Gmyrałam wew szafónierce i wynojdłam zapómnianóm książeczke jednygo zakonnika, co godo o zdrowy jedzy. Piyrsze, co mi sie roztwarło to kawołek o brukwi. Tej, ón cheba wiedzioł, że za dziecioka wtranżalalim zupe zez brukwi i sie na ni wyrostało! Zupa była gynsto, że po spucnięciu całygo talyrza starczało do kolacji.

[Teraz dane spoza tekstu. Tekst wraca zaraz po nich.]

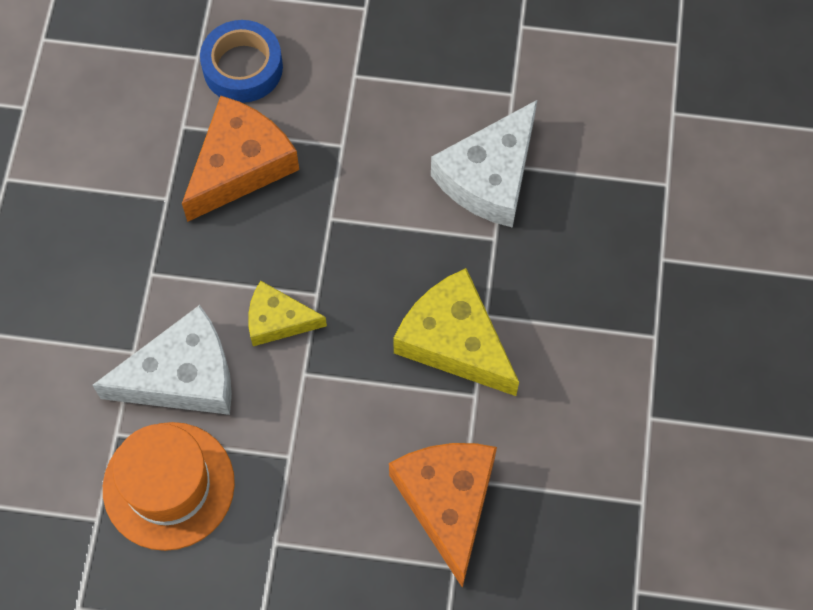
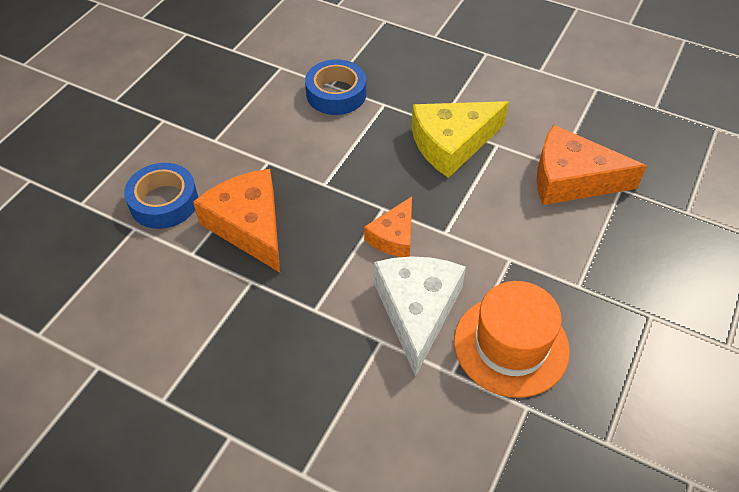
camera: 70 degrees left, 15 degrees down
yellow cheese [248,281,327,346] -> orange cheese [364,197,412,257]
white cheese [431,100,537,228] -> blue tape [305,60,366,115]

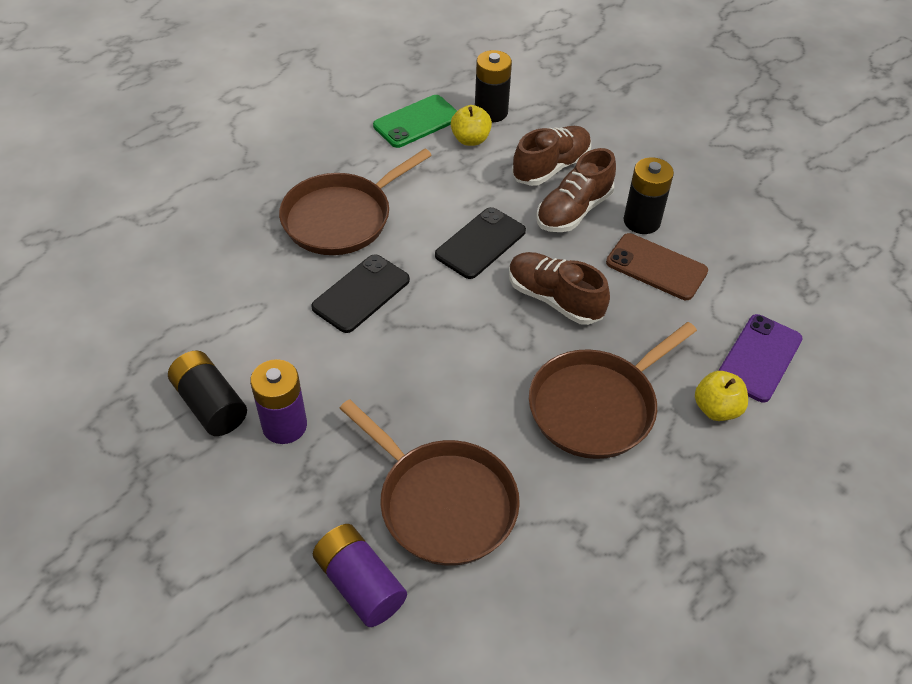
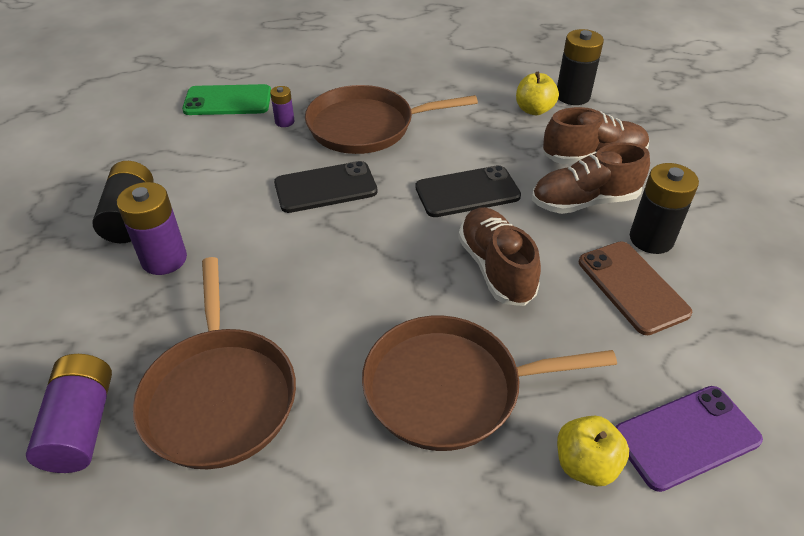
camera: 35 degrees right, 5 degrees down
green phone [373,95,457,148] -> green phone moved to [182,84,271,115]
none -> purple battery [270,86,295,127]

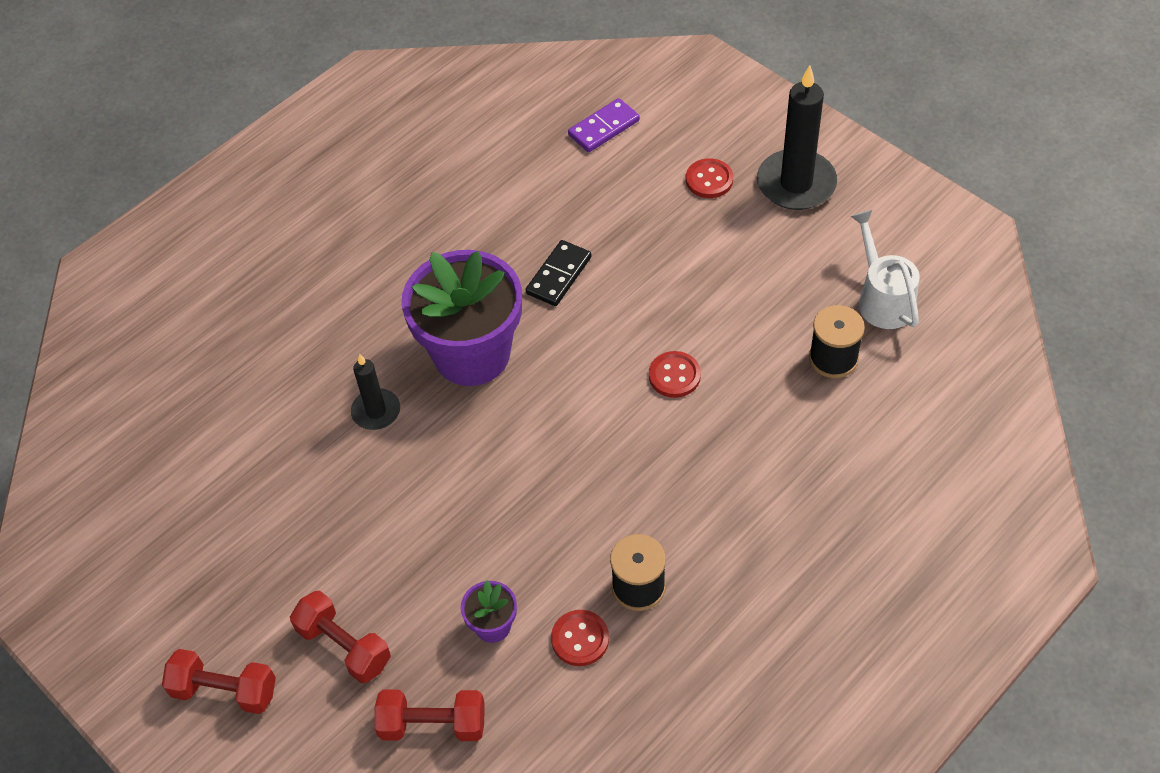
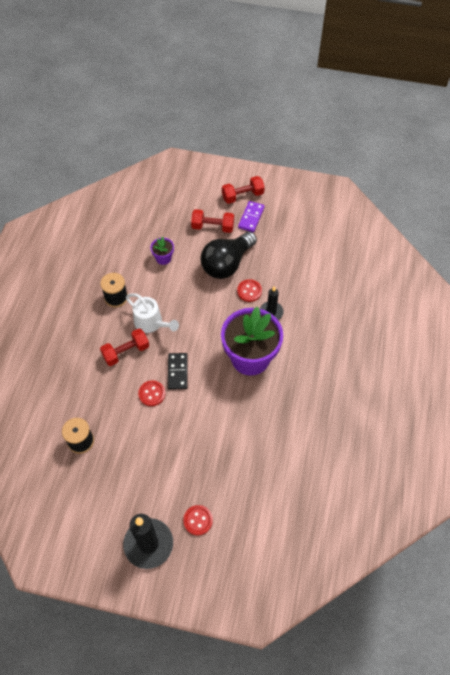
camera: 145 degrees right, 5 degrees up
red dumbbell [374,690,484,741] -> red dumbbell moved to [100,329,149,366]
black domino [525,240,592,306] -> black domino moved to [168,353,188,390]
red button [551,610,609,666] -> red button moved to [237,279,262,302]
purple domino [568,98,640,152] -> purple domino moved to [238,201,265,232]
white watering can [851,210,920,329] -> white watering can moved to [126,293,179,333]
none -> black light bulb [200,231,257,279]

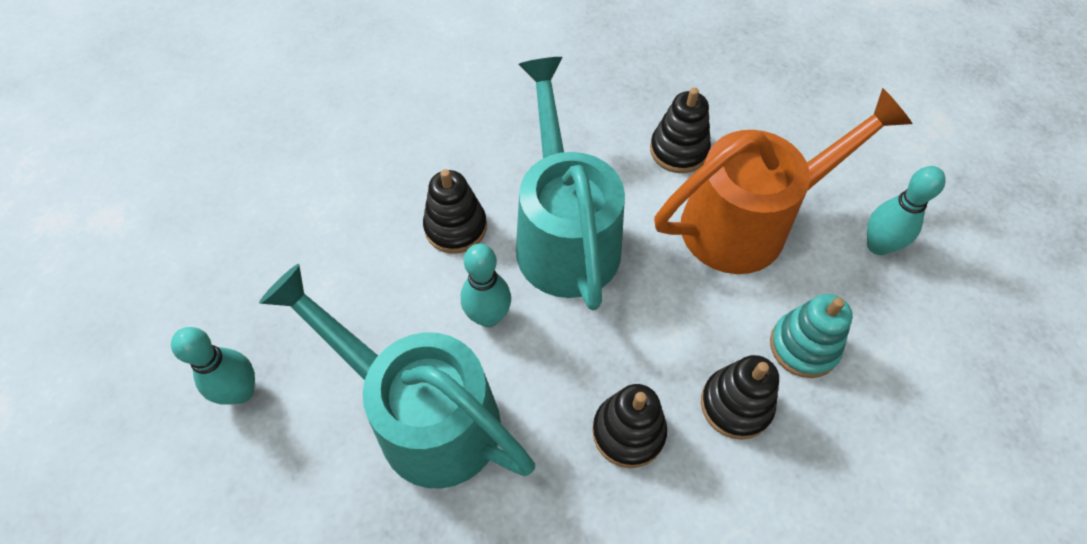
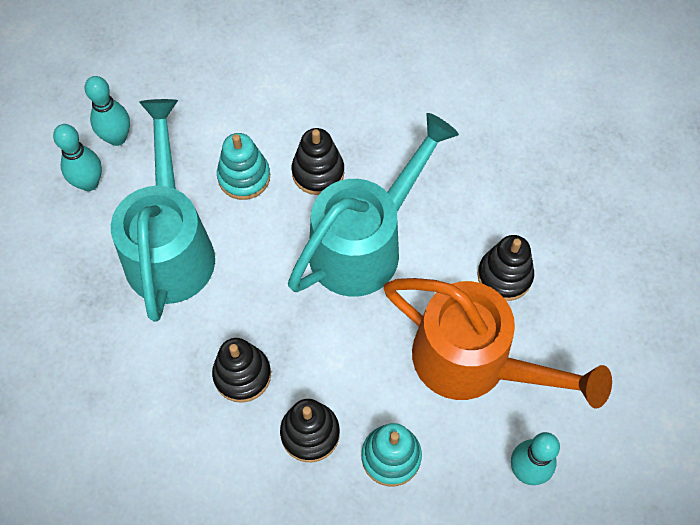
camera: 55 degrees right, 5 degrees up
turquoise bowling pin [461,244,511,327] -> turquoise bowling pin moved to [53,124,102,191]
none -> turquoise stacking toy [217,133,270,200]

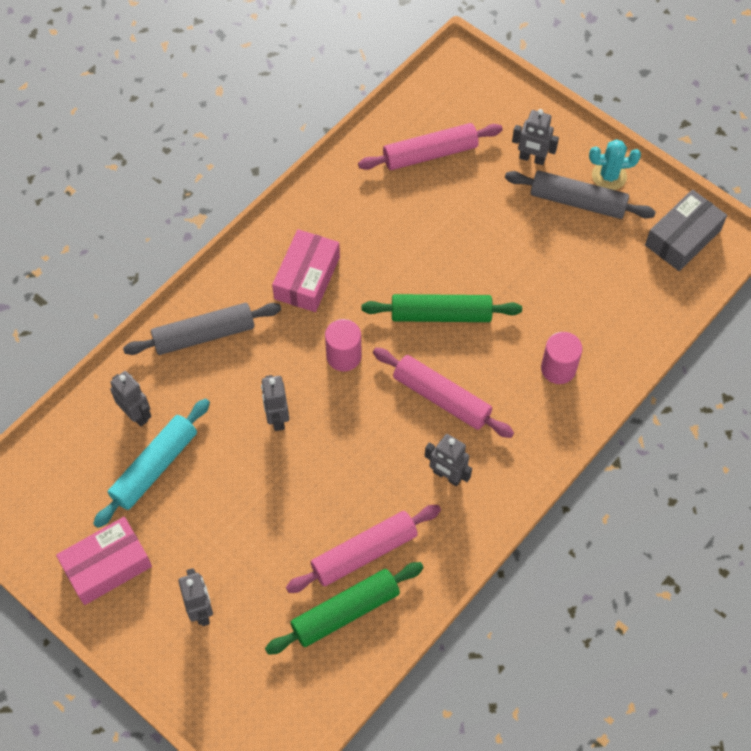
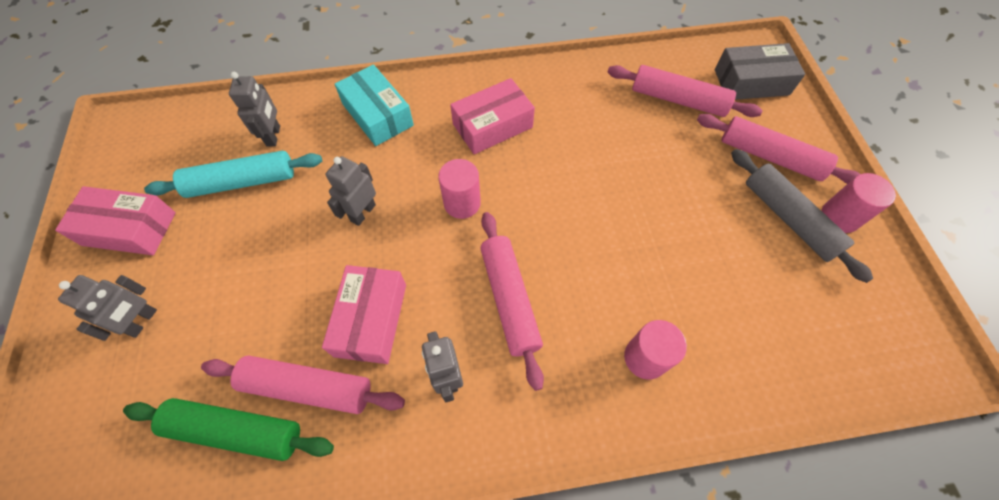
camera: 40 degrees right, 0 degrees up
grey rolling pin [123,303,281,355] -> turquoise box [335,64,414,146]
green rolling pin [362,294,522,322] -> none
grey robot [512,109,559,165] -> pink rolling pin [697,114,860,184]
turquoise cactus [589,139,641,190] -> pink cylinder [821,173,896,233]
grey box [645,190,727,271] -> grey box moved to [715,43,805,100]
none -> pink box [322,265,406,364]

Tyn ojczulek pisze, że brukiew oczyszczo cały organizm zez śmieci. My tegó nie wiedzielim, więc sie oczyszczalim bez ty świadomości! Wew wogle bambrejewo było biydne - każdo gospodarka musiała odstowiać swoją produkcje, mój dziadzia tyż. Jadło sie skromnie: zupe zez brukwi, zupe zez żytni mąki, chlyb zez smalcym i skrzyczkami. W powszedni dziyń nikt se nie dogodzoł, a już na pewno nie jedlim słodkiygo. Aby czasym skibki usmażone na pateli i posute cukrym. Tero doceniam, jakie to było zdrowe do kielochów i inszych szczegółów!
Na niedziele i święta babusia zaczasła kokota abo kake na czornine. Lubiałam se obglądać, co taki stwór ma wew środyszku. Ino czekałam na momynt, jak babusia rozharata ptoka i wyciągnie flaki: lebere, serducho, żołądek. Aż sie dziwie, że nie zostałam jakimsiś prefesorym od chirurgów!
Dzisiejsze gzuby to pewno se myślom, że pałki produkuje sie wew fabryce, nie że to giyrki, co lotały na podwyrku! Do dziś jezdem wdzięczna za te praktycznom wiedze.
Zresztom co tu drastycznego? Mało to filmów abo grów, abo wew telewizorze krwawy masy?! Zabijajom sie oż sie kurzy! Dorośli fondujom dzieciokom takie sceny, że ino womitować. Jak bejmy rządzom, to wszystko obalone do góry giyrami. Szak nie?